• Lesetext

============

Protocol of the Session on April 26, 2012

Meine sehr geehrten Damen und Herren! Ich eröffne die 24. Sitzung des Landtages von SachsenAnhalt der sechsten Wahlperiode. Ich möchte zu Beginn der Sitzung zwei Nachrichten bekanntgeben, eine sehr freudige und leider eine traurige Nachricht.

Die freudige Nachricht am heutigen Morgen ist, dass wir in unseren Reihen ein Geburtstagskind haben. Es feiert einen runden Geburtstag. Da es sich um eine Dame handelt, muss sie in einem jugendlichen Alter sein.

(Zuruf: Was?! - Herr Borgwardt, CDU: 43!)

Augenscheinlich ist das so. Es ist unsere geschätzte Kollegin Silke Schindler, die heute einen runden Geburtstag begeht. Ich gratuliere Ihnen im Namen des Hohen Hauses und wünsche Ihnen alles erdenklich Gute.

============

• Materialübersicht

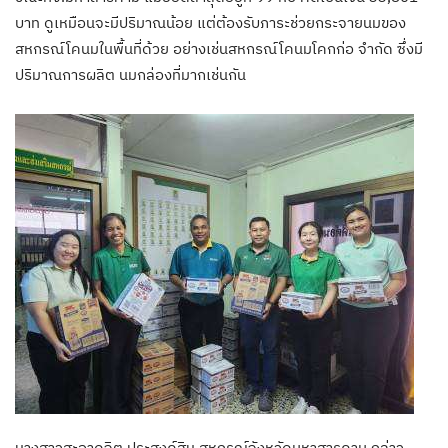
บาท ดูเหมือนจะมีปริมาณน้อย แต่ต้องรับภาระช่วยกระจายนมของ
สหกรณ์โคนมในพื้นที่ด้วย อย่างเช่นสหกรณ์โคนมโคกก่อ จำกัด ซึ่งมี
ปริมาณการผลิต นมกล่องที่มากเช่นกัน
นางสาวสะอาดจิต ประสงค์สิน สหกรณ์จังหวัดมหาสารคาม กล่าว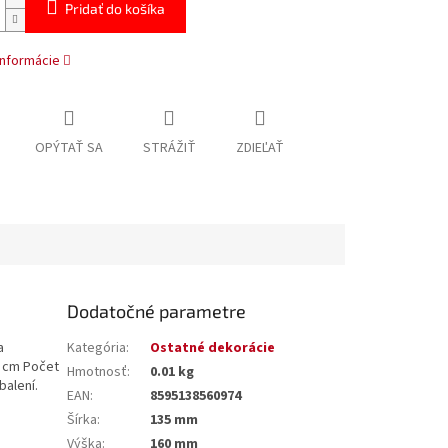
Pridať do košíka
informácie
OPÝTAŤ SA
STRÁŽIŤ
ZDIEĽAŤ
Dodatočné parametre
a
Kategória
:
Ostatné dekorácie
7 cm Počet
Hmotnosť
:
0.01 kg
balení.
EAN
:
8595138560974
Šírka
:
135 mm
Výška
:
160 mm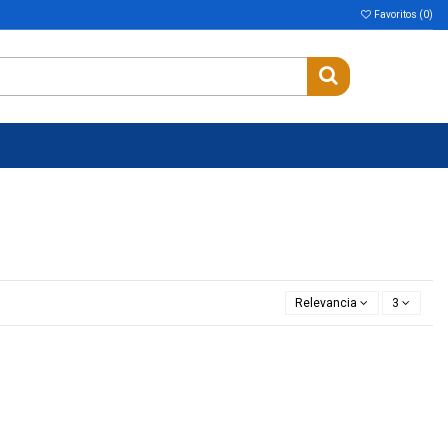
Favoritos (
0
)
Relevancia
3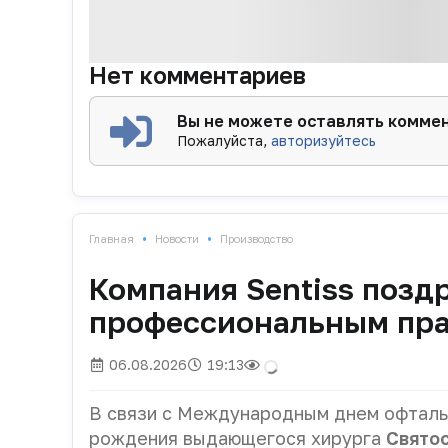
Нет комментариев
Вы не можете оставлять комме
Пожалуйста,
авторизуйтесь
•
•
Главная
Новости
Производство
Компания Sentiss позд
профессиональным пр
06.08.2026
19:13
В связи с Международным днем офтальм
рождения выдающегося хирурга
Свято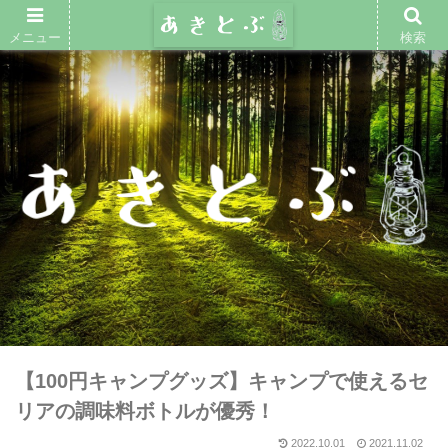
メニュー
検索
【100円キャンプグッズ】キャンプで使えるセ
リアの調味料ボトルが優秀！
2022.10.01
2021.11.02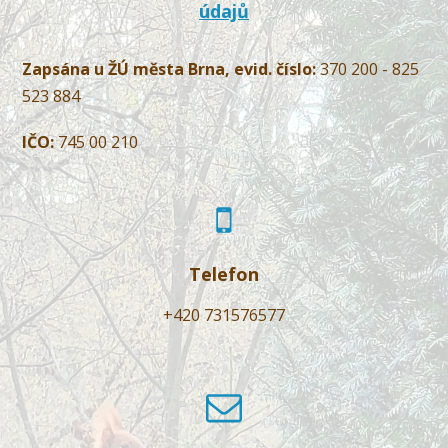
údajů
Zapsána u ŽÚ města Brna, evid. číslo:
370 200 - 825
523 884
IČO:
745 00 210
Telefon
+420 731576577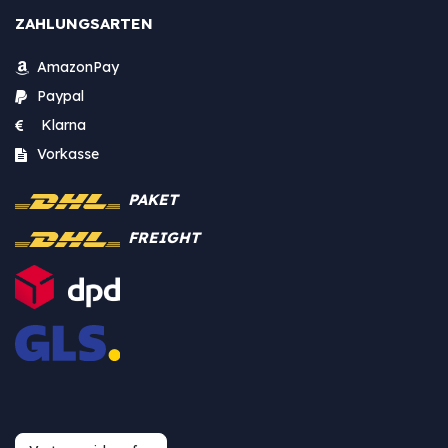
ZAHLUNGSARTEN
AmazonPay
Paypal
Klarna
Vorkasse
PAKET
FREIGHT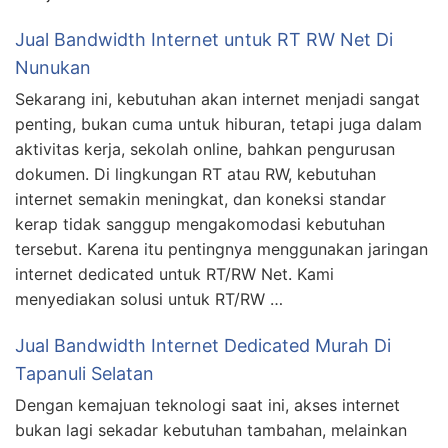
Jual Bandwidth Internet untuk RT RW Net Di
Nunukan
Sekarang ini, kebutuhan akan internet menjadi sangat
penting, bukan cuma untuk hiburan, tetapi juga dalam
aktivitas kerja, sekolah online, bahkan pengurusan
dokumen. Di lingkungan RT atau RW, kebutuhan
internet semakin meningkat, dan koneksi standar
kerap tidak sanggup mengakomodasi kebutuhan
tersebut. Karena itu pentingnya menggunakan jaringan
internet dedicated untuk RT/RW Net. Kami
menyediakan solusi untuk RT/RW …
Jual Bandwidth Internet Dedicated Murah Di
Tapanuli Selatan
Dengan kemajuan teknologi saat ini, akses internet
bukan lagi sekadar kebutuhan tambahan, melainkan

============

• Aufgaben
1. Nennen Sie, wer laut dem Lesetext zur Landtagssitzung an diesem Tag einen runden Geburtstag feiert.
2. Setzen Sie den Lesetext zur Landtagssitzung nach seinem letzten Satz fort.

• Lösungen
1. Die Kollegin Silke Schindler.

2.
(Beifall im ganzen Hause)

Es hat leider auch eine traurige Nachricht das Hohe Haus ereilt. Das ehemalige Mitglied des Landtages Herr Dr. Martin Schwalba ist im Alter von 77 Jahren verstorben. Herr Dr. Schwalba war Mitglied des Landtages der ersten Wahlperiode und somit einer der Abgeordneten, die in den ersten Jahren nach der friedlichen Revolution sozusagen als Pionier in der Aufbauzeit hier Verantwortung übernommen haben. Er hat sich in diesen Jahren insbesondere für seine fraktionsübergreifende sachliche Arbeit und seinen Arbeitsstil großen Respekt erarbeitet.

Martin Schwalba gehörte der Fraktion der FDP an. Er war in mehreren Ausschüssen tätig, und zwar in den damaligen Ausschüssen für Wirtschaft, für Umweltschutz und für Recht, und übernahm als stellvertretender Vorsitzender Verantwortung für den damaligen Ausschuss für Umwelt und Naturschutz.

Ich bitte Sie, sich im Gedenken an unseren verstorbenen Kollegen von den Plätzen zu erheben. - Ich danke Ihnen.

Ich stelle nunmehr die Beschlussfähigkeit des Hohen Hauses fest.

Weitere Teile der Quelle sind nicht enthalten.